### Seitenauszug
• • • • • • •
Kommentar Privatisierung: Die Bahn wird keine "Volksaktie"

SPD-Politiker wollen die Bahnanteile zur Volksaktie machen. Ihr Kalkül, Käufer zu locken, um Konzerne vom Einstieg abzuhalten, wird nicht aufgehen. Die Privatisierung kommt uns teuer.

Die Bahn soll zur "Volksaktie" werden, so wollen es Teile der SPD. Der Name weckt keine guten Erinnerungen. Die T-Aktie firmierte bekanntlich auch als Volksaktie und hat ihren Eigentümern vor allem Verluste beschert. Diese Kursstürze gehörten sogar zur Logik der Telekom-Privatisierung: Plötzlich sollte Wettbewerb unter den Telefonanbietern herrschen - was nichts anderes meinte, als dass die Telekom Marktanteile und Kunden verliert.

Die SPD-Erfinder der Volksaktie bei der Bahn versichern nun, dass ihre Aktie mit jener der Telekom nicht zu vergleichen sei. So soll es eine garantierte Mindestverzinsung von 5 Prozent geben. Das ist mehr, als manche Bundesanleihe bringt. "Mindestverzinsung" klingt natürlich gut, aber diese Gewinne müssen von der Bahn erst einmal erwirtschaftet werden. Im Notfall bieten sich verschiedene Lösungen an: höhere Preise, stillgelegte Strecken oder verschleppte Investitionen. Für die Kunden ist jede Variante unattraktiv. Auch die Volksaktie kann das Grundproblem einer Privatisierung nicht beheben: Bisher mussten die Kunden nur für den Betrieb der Bahn aufkommen - künftig sollen sie zudem die Renditewünsche von Investoren bedienen. Das wird automatisch teuer.
• • • • • • •
### Zu bearbeitende Aufgaben
A) Welche Mindestverzinsung soll es laut dem Kommentar zur Bahnprivatisierung für die Volksaktie geben?
B) Führe den Kommentar zur Bahnprivatisierung im Anschluss an seinen letzten Satz fort.
Die Zeilen spielen hierfür keine Rolle.

### Vorliegende Zeilen
• • • • • • •
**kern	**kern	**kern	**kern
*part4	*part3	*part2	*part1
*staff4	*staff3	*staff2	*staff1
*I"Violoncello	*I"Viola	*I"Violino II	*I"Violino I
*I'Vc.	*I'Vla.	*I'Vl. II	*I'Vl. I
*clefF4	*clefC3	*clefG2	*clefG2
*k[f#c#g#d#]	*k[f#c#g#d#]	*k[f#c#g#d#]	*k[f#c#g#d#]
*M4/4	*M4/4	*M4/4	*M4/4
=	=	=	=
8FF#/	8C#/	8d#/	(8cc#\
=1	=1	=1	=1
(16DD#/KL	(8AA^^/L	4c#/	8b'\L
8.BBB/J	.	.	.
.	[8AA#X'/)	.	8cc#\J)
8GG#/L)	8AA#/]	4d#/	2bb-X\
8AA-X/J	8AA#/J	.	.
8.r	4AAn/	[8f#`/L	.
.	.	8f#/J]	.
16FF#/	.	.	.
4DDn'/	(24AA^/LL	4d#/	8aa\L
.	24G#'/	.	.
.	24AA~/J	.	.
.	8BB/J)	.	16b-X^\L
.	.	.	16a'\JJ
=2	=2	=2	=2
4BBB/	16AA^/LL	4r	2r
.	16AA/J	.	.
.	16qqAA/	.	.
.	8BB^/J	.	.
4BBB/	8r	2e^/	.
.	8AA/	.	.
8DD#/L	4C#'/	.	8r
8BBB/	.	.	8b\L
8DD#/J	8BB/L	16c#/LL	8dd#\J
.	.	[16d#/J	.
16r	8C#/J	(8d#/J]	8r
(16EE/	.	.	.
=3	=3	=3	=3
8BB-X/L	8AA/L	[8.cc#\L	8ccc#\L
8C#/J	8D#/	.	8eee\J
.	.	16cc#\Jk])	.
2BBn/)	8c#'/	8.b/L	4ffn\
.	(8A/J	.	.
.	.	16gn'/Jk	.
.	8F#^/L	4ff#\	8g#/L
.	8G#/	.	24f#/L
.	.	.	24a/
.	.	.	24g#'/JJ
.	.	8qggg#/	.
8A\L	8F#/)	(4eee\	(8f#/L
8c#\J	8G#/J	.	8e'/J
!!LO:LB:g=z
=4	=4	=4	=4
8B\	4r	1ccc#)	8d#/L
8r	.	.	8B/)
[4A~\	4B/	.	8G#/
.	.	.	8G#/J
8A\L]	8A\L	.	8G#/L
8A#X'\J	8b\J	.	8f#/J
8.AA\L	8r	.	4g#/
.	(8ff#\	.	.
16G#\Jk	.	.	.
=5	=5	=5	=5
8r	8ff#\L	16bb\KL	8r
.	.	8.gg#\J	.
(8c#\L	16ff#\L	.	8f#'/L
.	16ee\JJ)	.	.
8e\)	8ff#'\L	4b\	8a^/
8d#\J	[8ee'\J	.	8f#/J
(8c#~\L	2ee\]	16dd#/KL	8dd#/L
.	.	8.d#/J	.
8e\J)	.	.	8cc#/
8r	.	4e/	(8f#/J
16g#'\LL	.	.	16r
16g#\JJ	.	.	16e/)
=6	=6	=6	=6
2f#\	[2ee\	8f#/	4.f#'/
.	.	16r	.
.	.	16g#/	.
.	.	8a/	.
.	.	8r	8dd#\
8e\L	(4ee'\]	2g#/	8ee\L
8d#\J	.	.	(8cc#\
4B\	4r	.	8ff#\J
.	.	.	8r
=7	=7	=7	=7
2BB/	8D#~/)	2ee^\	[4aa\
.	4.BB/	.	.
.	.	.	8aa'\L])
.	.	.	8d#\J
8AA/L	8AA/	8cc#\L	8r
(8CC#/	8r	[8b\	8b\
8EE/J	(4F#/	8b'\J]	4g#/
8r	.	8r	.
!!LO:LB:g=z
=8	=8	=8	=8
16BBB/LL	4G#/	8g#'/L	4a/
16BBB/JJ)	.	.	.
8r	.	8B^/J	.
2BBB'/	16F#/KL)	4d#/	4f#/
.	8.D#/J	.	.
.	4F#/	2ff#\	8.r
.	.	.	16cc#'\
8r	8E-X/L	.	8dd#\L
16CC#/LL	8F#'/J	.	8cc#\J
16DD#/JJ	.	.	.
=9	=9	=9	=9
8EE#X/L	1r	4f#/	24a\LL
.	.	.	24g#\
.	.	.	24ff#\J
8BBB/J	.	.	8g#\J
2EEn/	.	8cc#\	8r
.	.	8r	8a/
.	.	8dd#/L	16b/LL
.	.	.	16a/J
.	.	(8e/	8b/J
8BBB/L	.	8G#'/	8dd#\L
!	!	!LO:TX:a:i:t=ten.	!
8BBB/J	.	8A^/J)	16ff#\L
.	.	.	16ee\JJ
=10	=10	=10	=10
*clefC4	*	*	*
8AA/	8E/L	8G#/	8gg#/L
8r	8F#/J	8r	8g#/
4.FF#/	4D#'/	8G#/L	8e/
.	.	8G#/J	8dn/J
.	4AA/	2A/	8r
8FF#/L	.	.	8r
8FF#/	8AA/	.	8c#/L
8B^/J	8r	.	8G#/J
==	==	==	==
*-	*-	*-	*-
• • • • • • •
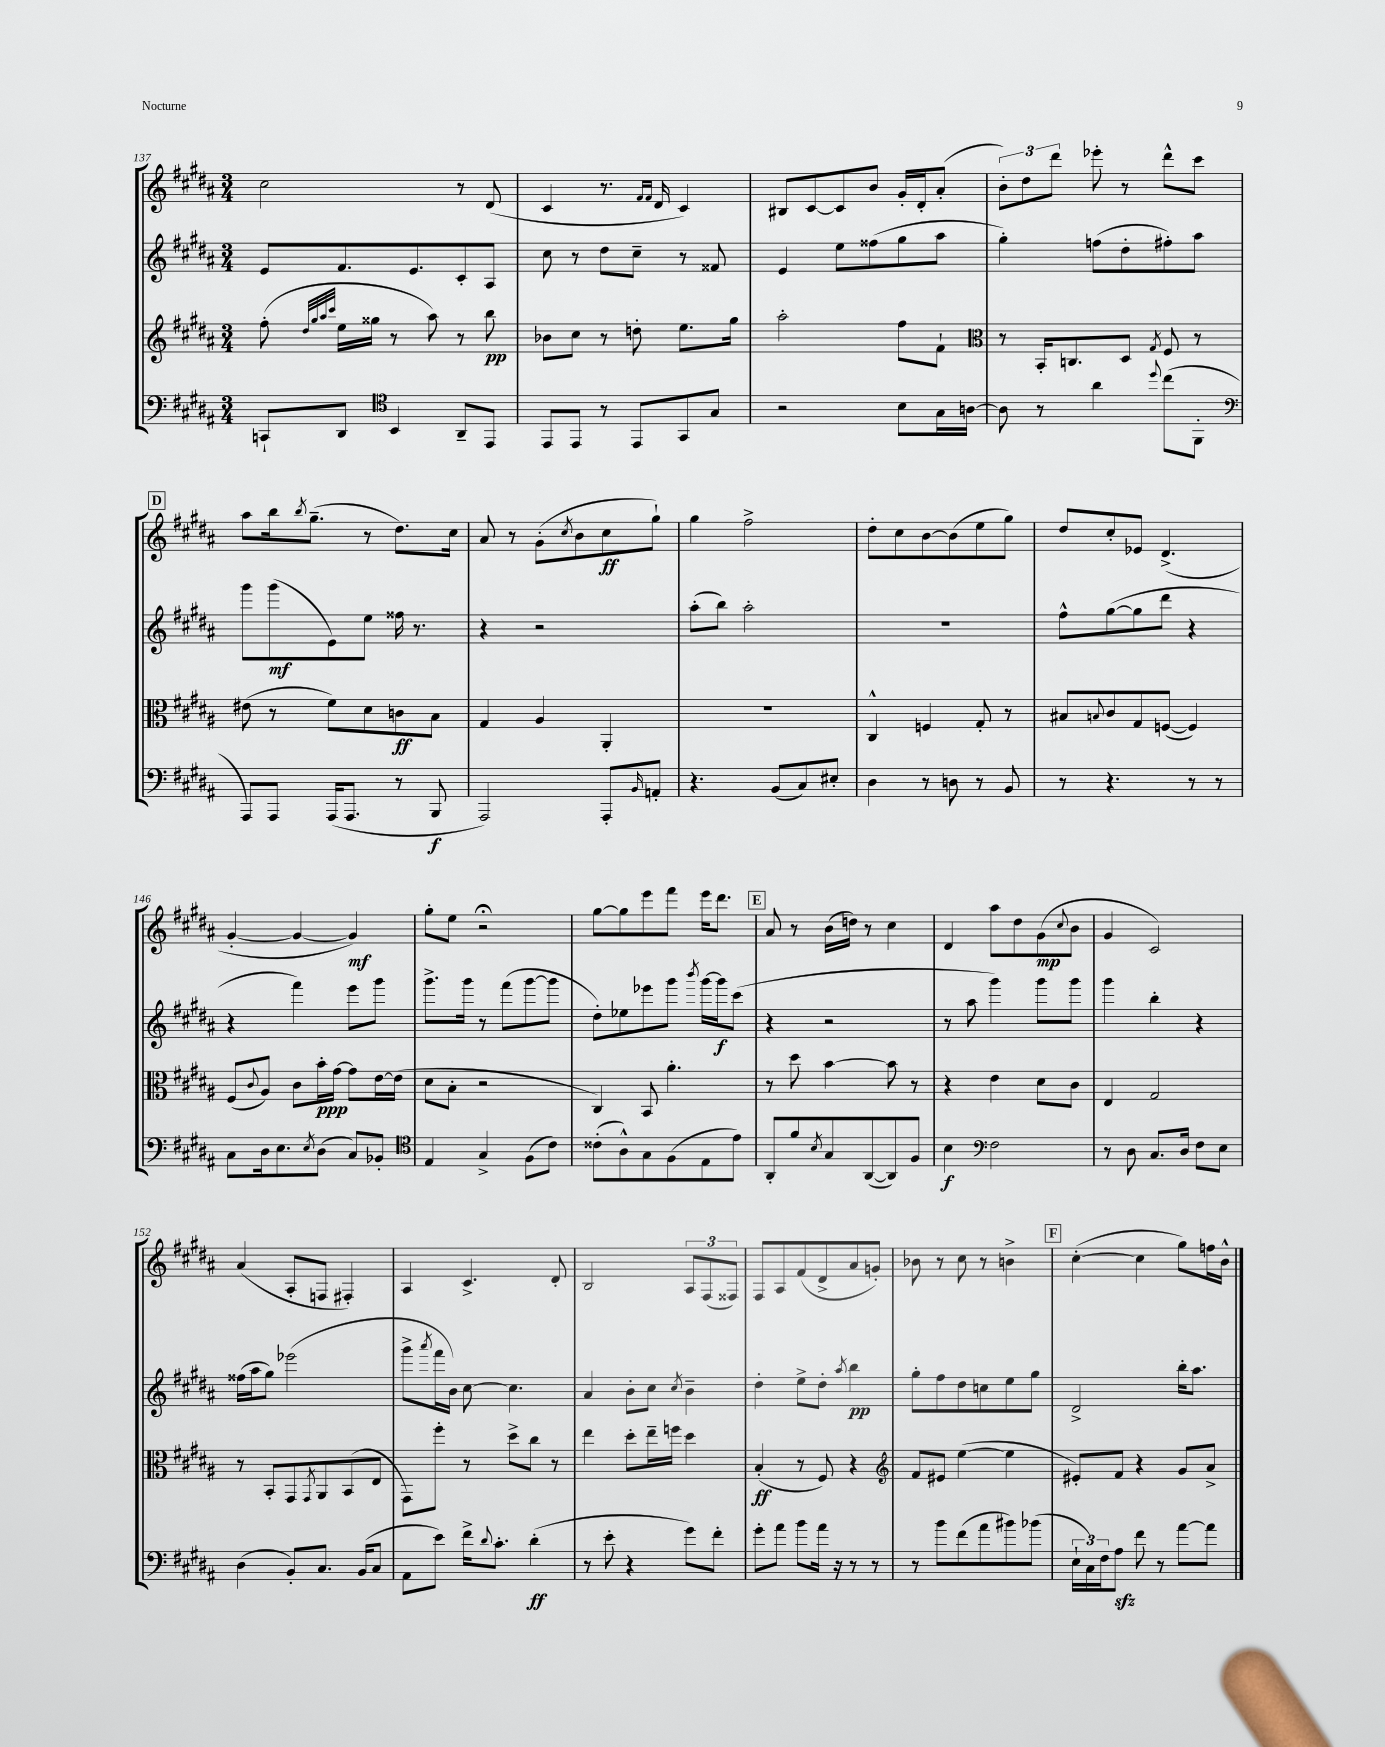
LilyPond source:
• • • • • • •
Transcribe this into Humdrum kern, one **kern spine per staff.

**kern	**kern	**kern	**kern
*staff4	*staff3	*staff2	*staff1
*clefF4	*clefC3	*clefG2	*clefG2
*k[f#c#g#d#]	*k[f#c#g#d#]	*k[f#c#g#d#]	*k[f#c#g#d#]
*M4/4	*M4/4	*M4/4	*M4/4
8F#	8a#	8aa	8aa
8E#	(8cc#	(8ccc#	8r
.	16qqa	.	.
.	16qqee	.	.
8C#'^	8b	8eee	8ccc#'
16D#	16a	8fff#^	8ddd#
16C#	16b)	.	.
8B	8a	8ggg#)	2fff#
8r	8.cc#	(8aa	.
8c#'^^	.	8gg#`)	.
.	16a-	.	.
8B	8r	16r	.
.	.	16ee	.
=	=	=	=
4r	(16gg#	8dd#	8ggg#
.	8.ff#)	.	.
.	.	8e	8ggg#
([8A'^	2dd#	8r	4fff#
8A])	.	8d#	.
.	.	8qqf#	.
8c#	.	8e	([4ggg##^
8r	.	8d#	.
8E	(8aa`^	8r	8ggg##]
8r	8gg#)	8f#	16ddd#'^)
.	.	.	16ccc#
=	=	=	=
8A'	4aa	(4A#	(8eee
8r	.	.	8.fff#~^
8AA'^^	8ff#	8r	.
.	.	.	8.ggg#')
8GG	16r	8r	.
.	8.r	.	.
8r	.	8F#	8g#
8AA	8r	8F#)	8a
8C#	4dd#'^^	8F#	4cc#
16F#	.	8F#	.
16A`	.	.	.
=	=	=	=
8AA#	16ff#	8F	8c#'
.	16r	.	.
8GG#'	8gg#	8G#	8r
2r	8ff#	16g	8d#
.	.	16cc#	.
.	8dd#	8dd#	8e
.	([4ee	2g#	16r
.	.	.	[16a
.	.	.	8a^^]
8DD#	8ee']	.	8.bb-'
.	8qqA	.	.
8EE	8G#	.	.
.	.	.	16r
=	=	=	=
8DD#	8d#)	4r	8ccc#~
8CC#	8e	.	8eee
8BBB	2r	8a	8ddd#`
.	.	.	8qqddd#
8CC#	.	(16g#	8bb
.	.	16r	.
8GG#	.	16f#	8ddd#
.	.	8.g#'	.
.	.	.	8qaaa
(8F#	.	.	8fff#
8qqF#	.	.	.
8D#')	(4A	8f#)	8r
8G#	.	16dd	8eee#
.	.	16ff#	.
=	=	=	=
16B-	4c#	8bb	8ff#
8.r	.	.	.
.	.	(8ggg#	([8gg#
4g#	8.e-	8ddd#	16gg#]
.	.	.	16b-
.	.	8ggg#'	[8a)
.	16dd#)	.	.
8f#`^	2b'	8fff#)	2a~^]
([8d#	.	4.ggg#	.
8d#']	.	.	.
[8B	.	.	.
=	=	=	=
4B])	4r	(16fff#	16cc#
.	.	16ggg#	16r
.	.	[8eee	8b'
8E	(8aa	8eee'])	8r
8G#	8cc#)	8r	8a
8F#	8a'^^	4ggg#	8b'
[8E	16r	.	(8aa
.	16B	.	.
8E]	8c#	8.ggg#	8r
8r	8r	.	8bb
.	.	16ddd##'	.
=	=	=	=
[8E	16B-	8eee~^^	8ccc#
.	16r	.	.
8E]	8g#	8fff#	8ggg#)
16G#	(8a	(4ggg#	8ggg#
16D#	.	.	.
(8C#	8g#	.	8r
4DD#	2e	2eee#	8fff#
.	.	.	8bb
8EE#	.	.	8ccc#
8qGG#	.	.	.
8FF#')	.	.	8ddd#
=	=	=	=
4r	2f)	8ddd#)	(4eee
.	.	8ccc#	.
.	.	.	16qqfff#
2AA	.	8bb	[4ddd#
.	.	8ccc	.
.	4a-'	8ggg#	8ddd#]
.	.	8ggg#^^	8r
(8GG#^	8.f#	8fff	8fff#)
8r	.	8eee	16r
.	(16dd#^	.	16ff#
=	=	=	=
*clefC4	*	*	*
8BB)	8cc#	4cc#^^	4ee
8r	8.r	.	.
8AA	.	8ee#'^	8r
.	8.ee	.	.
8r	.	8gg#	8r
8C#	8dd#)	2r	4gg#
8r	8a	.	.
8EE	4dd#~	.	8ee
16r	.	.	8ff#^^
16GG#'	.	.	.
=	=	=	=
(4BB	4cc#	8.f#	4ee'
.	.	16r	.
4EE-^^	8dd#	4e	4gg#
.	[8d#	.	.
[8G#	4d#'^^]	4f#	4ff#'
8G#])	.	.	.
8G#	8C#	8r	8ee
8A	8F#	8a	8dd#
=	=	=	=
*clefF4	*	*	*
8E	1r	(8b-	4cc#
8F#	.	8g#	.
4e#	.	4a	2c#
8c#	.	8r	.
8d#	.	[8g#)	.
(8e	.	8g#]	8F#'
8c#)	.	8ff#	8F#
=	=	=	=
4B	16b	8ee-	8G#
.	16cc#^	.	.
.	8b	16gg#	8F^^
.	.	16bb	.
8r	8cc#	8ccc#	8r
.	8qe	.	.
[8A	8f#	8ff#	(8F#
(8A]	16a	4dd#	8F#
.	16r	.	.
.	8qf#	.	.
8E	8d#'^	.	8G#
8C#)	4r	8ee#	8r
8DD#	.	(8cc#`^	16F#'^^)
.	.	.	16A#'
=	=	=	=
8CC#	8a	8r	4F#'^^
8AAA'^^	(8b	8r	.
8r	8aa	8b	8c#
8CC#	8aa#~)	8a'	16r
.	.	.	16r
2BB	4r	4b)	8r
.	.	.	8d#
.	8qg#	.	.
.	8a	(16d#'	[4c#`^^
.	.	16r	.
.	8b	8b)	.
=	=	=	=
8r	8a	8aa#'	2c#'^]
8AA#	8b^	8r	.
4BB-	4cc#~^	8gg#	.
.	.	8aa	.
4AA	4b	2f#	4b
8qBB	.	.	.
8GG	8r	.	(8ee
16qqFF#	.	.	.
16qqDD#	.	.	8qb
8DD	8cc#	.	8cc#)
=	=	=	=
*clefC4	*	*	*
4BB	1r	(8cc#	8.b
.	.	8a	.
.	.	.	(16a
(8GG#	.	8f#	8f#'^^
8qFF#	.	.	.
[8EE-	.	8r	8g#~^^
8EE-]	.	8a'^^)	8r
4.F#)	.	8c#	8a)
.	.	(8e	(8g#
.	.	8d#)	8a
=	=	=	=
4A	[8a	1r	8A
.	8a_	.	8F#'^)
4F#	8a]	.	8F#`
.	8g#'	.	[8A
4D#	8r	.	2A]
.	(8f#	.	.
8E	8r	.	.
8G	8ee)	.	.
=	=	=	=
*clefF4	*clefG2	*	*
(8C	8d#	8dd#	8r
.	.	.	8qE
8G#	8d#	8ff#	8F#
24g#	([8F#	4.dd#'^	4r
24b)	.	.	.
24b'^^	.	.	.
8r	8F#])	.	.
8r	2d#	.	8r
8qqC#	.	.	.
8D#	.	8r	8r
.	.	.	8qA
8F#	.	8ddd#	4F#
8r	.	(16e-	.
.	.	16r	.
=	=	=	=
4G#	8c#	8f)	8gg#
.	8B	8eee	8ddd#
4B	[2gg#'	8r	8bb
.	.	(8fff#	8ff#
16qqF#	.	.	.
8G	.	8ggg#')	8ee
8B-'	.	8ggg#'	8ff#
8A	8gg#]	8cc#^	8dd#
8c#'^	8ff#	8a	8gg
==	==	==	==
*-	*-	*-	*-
• • • • • • •
### Endgültige Antworten
A) Eine garantierte Mindestverzinsung von 5 Prozent.

B)
Die SPD-Linken wissen, dass ihre Volksaktie nur ein Hilfskonstrukt ist. Als findiger Trick soll sie mögliche Großinvestoren bei der Bahn abwehren, die noch höhere Renditen verlangen würden. Diese subversive Kreativität ist durchaus zu bewundern - doch verhindert sie die entscheidende Debatte, ob eine Privatisierung überhaupt sinnvoll ist. Ohne Not wird der Koalitionsvertrag zwischen Union und SPD für unantastbar erklärt.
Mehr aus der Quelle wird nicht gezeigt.